This material change report contains forward-looking information within the meaning of applicable securities laws. All statements that are not historical facts, including without limitation, statements regarding future estimates, plans, programs, forecasts, projections, objectives, assumptions, expectations or beliefs of future performance, statements regarding the ability of the Company to close the Offering, the anticipated terms of the Offering, the anticipated use of proceeds from the Offering, and the proposed timing of the Offering are "forward-looking statements". Forward-looking information can be identified by the use of words such as “will” or “believe” or variations of such words or statements that certain actions, events or results “will” be taken, occur or be achieved. Readers are cautioned not to place undue reliance on forward-looking statements, as there can be no assurance that the plans, intentions or expectations upon which they are based will occur. By their nature, forward-looking statements involve numerous assumptions, known and unknown risks and uncertainties, both general and specific, that contribute to the possibility that the predictions, estimates, forecasts, projections and other forward-looking statements will not occur. These assumptions, risks and uncertainties include, among other things, the state of the economy in general and capital markets in particular, and other factors, many of which are beyond the control of BIGG. Forward-looking statements contained in this material change report are expressly qualified by this cautionary statement. Undue reliance should not be placed on the forward-looking information because BIGG can give no assurance that they will prove to be correct. Important factors that could cause actual results to differ materially from BIGG’s expectations include, consumer sentiment towards BIGG’s products and Blockchain technology generally, technology failures, competition, and failure of counterparties to perform their contractual obligations.

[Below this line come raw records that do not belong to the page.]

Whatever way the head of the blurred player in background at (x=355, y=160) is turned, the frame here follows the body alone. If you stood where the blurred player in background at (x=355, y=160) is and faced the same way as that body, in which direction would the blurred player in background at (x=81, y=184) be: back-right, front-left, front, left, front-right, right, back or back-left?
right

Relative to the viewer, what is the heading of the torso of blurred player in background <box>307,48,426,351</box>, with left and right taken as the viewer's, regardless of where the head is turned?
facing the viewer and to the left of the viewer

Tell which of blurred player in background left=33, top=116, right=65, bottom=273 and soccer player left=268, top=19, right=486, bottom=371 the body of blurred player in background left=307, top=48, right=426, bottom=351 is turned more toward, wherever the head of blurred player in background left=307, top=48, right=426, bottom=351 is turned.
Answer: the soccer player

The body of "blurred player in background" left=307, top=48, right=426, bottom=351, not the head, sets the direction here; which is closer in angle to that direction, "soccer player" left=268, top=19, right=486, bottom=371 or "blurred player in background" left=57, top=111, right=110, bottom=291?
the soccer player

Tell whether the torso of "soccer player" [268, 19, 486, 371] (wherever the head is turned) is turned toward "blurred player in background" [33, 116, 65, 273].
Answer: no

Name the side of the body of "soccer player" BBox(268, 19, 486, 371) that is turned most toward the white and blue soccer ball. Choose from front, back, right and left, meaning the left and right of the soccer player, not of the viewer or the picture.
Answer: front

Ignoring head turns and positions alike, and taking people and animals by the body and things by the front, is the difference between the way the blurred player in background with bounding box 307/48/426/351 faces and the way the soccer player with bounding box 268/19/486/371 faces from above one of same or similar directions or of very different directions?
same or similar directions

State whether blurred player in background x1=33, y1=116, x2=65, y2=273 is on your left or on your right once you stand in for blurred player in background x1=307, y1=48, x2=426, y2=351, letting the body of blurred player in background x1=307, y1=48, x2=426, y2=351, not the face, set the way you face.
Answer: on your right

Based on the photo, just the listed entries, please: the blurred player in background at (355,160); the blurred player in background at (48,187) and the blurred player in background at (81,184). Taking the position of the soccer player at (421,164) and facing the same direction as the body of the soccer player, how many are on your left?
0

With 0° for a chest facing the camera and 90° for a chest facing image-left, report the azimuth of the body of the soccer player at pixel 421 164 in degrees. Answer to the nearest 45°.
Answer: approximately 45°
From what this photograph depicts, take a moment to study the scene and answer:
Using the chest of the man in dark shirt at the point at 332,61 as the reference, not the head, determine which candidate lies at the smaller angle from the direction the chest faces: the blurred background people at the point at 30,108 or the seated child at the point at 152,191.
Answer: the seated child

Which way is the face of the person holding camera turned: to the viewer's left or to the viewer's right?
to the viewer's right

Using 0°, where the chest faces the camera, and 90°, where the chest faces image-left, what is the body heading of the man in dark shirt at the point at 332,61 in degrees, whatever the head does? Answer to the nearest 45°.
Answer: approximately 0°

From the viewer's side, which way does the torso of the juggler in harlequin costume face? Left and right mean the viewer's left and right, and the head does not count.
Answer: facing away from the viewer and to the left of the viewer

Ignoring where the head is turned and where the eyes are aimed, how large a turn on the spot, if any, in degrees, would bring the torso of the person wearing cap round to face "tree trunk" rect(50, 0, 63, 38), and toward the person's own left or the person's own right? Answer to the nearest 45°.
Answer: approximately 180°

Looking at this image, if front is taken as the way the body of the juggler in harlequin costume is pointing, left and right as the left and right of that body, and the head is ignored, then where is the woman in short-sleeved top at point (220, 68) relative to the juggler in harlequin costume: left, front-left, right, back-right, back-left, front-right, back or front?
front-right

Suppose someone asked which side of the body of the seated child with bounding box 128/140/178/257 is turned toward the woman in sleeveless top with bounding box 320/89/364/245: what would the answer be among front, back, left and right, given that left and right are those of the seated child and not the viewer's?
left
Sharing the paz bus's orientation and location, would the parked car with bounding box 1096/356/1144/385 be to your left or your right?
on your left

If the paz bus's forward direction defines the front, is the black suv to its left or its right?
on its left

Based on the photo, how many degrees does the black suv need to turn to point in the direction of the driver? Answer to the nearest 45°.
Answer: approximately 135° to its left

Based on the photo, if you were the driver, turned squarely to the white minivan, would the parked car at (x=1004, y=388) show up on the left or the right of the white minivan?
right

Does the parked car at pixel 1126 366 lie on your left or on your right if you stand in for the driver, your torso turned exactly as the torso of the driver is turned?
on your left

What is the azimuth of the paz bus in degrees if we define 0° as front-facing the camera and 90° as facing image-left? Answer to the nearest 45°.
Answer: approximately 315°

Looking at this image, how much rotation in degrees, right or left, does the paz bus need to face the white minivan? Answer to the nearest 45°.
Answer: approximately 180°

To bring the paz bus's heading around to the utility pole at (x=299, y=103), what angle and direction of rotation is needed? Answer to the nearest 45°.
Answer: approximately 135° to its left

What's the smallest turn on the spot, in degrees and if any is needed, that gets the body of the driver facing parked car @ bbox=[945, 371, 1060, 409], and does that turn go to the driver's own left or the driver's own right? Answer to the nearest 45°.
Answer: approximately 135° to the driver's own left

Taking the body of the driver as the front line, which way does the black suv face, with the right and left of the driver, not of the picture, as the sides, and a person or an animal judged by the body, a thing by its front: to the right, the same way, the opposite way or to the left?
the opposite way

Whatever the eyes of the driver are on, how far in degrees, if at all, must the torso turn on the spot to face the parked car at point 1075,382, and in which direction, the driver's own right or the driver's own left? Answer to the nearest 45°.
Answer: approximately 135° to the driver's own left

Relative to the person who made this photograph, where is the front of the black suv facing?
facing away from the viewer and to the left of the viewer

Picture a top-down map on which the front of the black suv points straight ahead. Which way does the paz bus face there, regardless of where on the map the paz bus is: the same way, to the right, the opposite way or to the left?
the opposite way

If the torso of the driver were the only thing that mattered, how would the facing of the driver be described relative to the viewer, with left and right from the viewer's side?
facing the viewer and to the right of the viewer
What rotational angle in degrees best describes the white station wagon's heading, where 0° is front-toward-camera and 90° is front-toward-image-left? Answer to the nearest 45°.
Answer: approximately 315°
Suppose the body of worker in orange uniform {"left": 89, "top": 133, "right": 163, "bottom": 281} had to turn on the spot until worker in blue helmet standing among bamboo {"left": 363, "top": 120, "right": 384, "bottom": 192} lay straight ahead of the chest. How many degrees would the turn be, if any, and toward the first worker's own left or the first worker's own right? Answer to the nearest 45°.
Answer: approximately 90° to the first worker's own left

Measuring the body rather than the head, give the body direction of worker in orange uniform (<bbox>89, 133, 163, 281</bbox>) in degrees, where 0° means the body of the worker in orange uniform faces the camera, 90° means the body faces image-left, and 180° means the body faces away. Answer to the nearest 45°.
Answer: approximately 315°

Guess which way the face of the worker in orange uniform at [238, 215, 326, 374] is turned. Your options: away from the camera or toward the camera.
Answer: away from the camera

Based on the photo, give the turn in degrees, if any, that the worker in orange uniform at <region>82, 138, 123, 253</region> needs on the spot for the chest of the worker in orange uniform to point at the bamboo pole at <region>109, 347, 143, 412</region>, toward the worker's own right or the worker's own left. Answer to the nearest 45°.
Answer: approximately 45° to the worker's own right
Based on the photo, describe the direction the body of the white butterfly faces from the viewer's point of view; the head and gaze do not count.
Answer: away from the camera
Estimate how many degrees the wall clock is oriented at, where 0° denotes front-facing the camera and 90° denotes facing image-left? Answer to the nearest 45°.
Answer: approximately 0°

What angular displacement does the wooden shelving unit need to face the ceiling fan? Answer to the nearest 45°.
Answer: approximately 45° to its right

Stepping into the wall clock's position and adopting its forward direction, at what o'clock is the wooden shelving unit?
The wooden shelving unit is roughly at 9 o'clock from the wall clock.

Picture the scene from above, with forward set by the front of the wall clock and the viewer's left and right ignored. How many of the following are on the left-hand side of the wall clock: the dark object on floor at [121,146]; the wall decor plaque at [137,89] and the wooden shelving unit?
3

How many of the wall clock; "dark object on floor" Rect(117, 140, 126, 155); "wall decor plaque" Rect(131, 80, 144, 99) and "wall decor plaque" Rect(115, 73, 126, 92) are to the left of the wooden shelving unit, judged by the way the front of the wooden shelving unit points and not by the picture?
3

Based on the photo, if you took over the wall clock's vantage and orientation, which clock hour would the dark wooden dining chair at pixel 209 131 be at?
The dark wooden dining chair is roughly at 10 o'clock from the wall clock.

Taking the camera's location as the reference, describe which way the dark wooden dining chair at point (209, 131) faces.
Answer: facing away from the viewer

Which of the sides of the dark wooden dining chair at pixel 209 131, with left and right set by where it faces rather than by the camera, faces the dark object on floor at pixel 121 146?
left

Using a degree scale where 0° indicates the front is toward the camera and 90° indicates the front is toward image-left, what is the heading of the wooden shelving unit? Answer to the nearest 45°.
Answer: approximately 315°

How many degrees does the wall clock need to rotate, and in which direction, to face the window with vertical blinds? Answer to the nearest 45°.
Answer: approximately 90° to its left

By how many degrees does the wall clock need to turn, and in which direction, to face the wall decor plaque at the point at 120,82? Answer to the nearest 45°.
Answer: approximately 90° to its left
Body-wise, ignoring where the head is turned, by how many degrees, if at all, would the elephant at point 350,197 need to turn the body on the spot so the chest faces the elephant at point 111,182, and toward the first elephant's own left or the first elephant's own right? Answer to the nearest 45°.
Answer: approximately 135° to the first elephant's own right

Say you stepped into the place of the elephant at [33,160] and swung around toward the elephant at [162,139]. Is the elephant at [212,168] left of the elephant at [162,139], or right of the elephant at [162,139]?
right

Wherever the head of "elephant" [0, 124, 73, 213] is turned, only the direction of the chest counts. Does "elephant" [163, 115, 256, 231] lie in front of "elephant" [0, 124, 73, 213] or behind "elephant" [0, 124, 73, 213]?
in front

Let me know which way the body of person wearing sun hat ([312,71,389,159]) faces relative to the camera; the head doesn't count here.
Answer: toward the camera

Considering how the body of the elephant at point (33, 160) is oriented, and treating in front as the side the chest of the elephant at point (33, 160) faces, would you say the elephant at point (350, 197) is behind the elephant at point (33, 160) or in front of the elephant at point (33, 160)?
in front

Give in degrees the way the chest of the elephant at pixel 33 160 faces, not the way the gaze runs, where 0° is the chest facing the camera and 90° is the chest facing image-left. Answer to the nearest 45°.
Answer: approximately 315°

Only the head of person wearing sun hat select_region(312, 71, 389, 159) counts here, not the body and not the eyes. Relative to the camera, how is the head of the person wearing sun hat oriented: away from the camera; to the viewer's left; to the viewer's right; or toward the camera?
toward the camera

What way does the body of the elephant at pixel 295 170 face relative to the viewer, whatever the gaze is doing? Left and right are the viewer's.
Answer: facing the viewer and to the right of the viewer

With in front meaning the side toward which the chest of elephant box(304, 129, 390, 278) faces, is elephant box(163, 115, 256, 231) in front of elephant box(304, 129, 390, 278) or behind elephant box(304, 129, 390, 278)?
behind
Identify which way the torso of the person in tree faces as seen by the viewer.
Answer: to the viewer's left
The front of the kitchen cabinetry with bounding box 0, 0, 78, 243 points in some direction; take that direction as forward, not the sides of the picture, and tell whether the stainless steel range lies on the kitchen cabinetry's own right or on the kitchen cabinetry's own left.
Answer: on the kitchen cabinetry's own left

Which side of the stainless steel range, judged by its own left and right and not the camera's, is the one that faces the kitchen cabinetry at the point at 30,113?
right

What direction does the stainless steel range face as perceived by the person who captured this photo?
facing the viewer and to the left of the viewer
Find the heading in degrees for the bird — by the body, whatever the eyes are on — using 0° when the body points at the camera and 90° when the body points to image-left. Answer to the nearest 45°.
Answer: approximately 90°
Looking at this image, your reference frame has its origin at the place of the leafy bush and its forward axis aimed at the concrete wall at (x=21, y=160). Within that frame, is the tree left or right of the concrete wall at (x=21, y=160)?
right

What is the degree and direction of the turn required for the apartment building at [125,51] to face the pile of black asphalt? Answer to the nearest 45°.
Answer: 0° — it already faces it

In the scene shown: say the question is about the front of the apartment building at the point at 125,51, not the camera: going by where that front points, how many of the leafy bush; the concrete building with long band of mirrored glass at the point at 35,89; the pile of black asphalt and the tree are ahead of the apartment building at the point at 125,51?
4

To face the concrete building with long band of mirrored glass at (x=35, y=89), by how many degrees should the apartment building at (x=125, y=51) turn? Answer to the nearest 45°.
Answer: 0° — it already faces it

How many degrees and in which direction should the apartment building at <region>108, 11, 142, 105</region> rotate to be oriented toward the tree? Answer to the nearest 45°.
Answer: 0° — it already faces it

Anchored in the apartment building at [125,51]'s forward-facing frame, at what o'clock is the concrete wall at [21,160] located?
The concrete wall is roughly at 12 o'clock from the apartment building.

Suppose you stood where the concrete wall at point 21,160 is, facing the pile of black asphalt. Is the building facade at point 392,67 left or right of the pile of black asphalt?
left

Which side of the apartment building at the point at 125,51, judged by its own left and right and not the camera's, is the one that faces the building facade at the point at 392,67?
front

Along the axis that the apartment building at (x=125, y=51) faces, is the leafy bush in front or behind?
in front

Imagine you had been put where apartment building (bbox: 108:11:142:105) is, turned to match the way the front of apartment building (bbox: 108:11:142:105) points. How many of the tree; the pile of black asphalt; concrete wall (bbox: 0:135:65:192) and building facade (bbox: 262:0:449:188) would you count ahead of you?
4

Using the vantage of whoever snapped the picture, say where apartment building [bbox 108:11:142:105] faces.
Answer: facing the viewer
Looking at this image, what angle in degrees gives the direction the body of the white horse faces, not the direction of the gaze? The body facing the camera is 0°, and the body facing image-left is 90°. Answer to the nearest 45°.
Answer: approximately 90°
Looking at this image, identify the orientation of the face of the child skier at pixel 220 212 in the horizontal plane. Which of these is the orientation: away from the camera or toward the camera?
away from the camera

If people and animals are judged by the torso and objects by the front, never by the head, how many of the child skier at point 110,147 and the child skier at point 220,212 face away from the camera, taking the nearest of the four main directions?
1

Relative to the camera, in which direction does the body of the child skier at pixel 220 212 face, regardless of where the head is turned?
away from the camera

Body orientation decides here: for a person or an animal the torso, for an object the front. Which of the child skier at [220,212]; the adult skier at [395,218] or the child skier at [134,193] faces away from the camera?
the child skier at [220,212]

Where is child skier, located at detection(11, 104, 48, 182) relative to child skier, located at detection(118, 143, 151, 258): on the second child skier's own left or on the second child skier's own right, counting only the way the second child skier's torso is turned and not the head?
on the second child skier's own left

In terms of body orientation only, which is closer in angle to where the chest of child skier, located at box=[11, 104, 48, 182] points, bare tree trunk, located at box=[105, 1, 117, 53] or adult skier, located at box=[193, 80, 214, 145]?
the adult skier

The forward-looking statements contained in this material change report are made as of the date of this material change report. Except as required by law, BIGG disclaims any intention and assumes no obligation to update or revise any forward-looking statements, whether as a result of new information, future events or otherwise. Additionally, BIGG undertakes no obligation to comment on the expectations of, or statements made by, third parties in respect of the matters discussed above.